» **TASK REQUIREMENTS**
All of the data should be output character for character, except the pictures.

» **EXERCISE DATA**
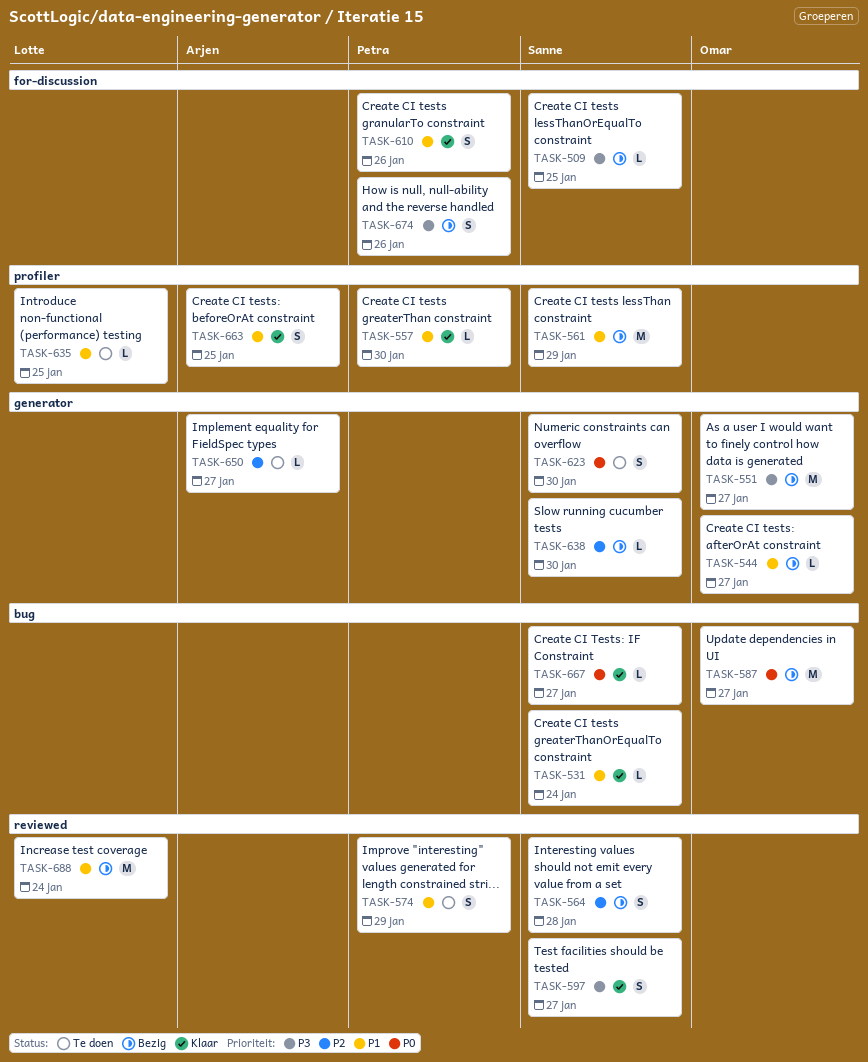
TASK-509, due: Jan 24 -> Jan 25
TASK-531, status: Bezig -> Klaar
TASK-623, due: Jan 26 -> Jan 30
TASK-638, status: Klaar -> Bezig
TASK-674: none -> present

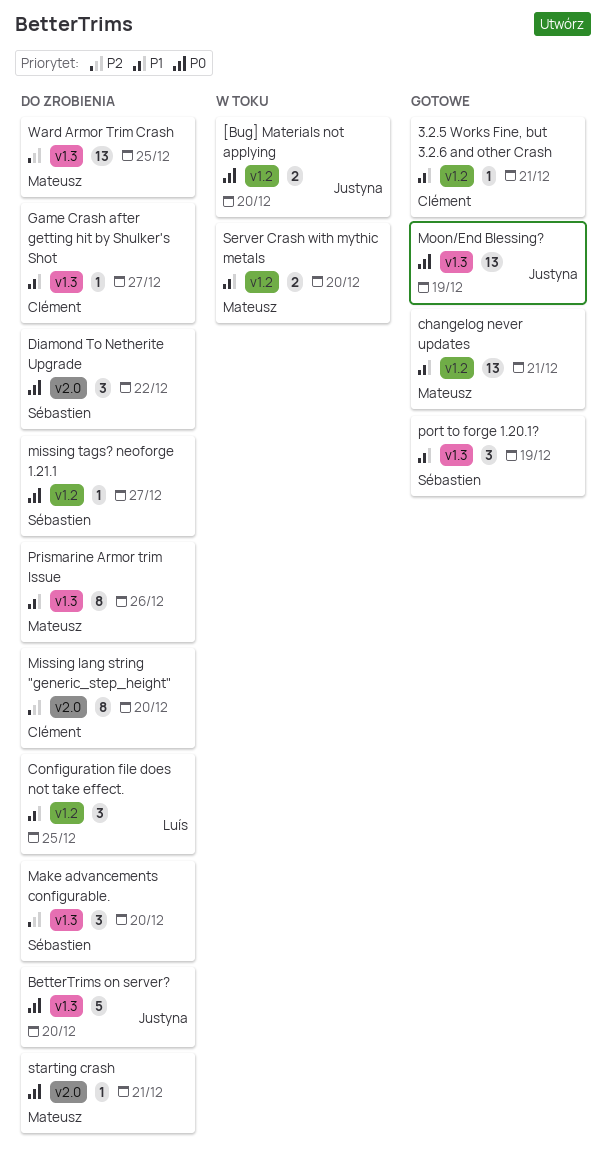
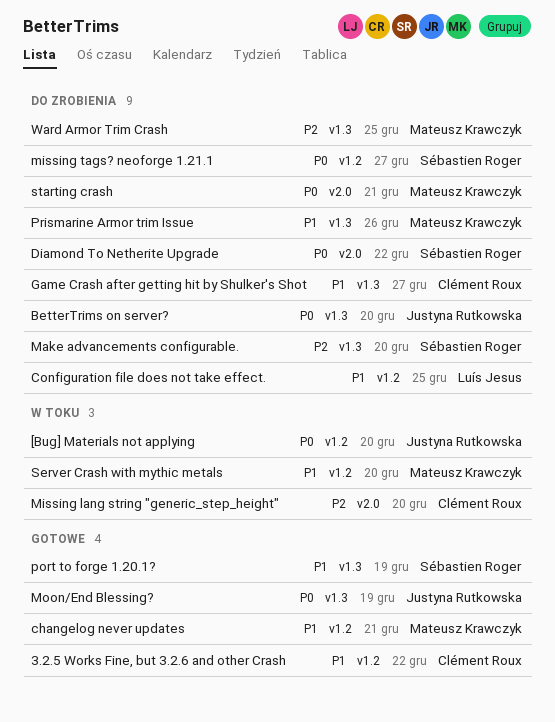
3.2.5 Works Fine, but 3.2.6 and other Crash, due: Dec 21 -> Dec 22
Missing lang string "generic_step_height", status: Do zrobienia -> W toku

» **OUTPUT FOR THIS EXERCISE**
TASK-509, due: Jan 24 -> Jan 25
TASK-531, status: Bezig -> Klaar
TASK-623, due: Jan 26 -> Jan 30
TASK-638, status: Klaar -> Bezig
TASK-674: none -> present

3.2.5 Works Fine, but 3.2.6 and other Crash, due: Dec 21 -> Dec 22
Missing lang string "generic_step_height", status: Do zrobienia -> W toku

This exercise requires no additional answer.